● **Supplied data**
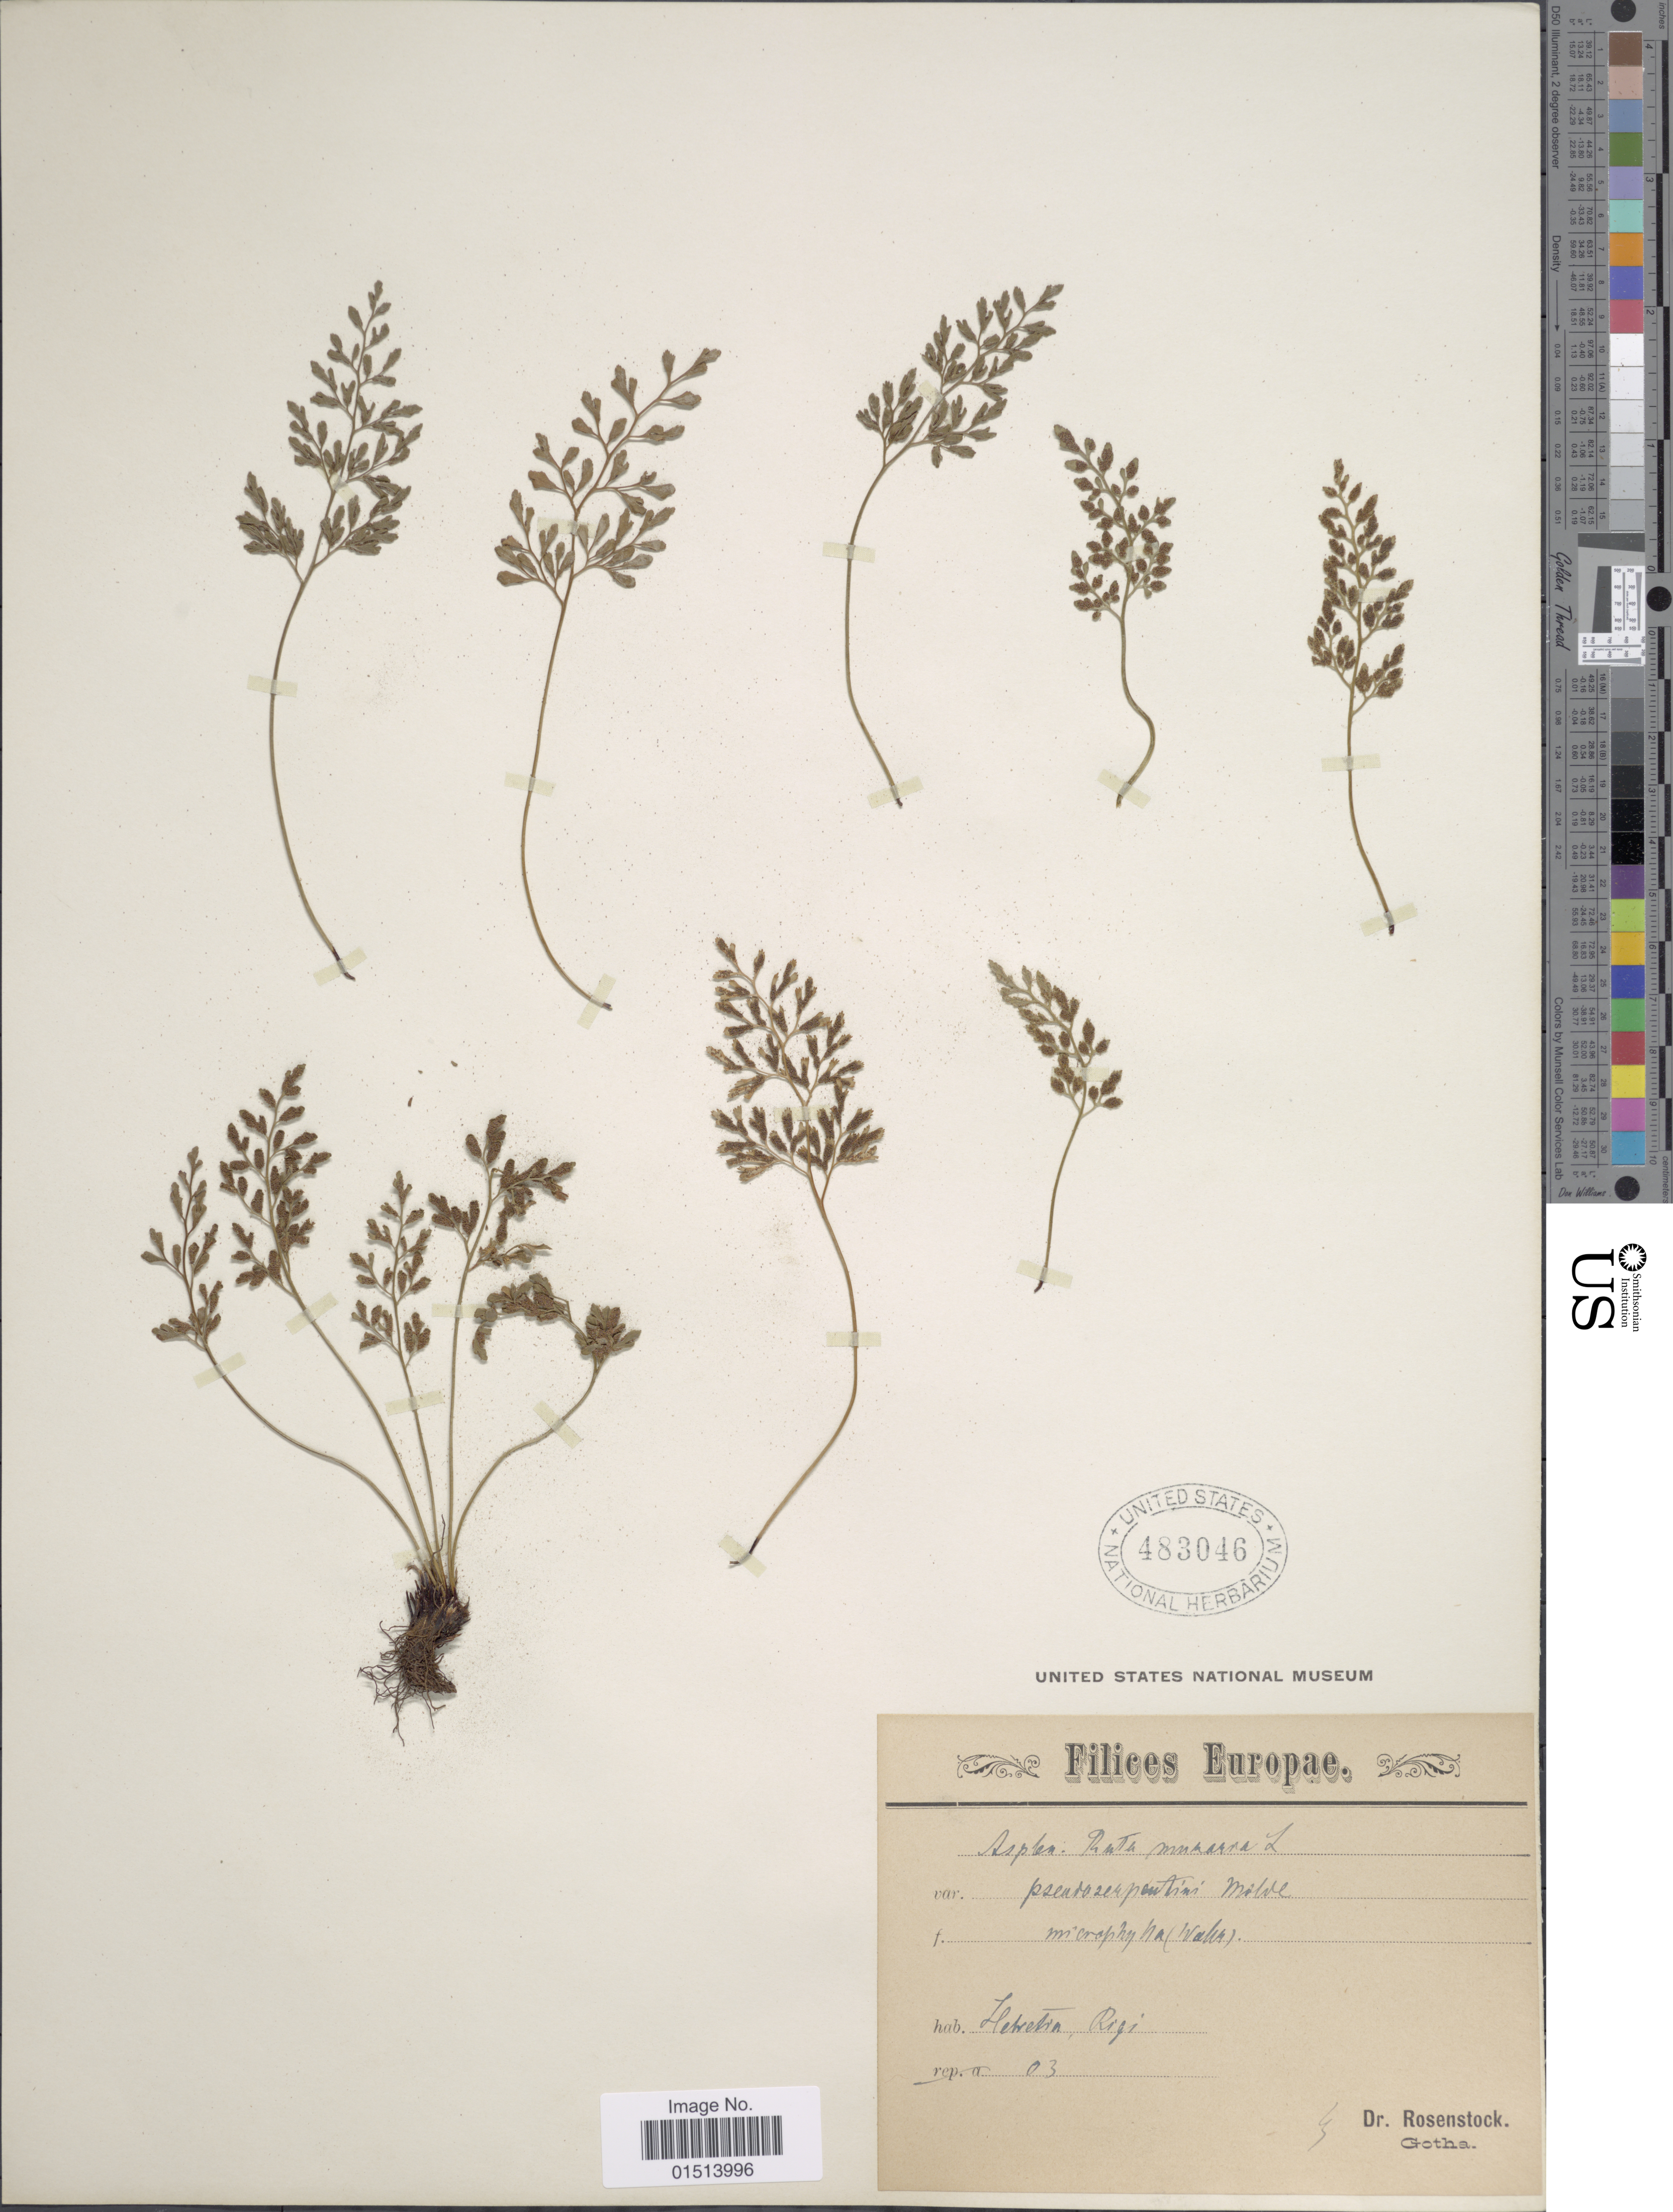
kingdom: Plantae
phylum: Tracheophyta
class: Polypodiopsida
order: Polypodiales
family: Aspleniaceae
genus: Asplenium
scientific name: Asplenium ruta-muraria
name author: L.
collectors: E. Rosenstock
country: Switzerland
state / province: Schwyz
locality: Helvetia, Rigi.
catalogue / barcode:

● **Aim of the task**
Copy every line of the records above word for word, but leave out the pictures.

● **Response for this exercise**
kingdom: Plantae
phylum: Tracheophyta
class: Polypodiopsida
order: Polypodiales
family: Aspleniaceae
genus: Asplenium
scientific name: Asplenium ruta-muraria
name author: L.
collectors: E. Rosenstock
country: Switzerland
state / province: Schwyz
locality: Helvetia, Rigi.
catalogue / barcode:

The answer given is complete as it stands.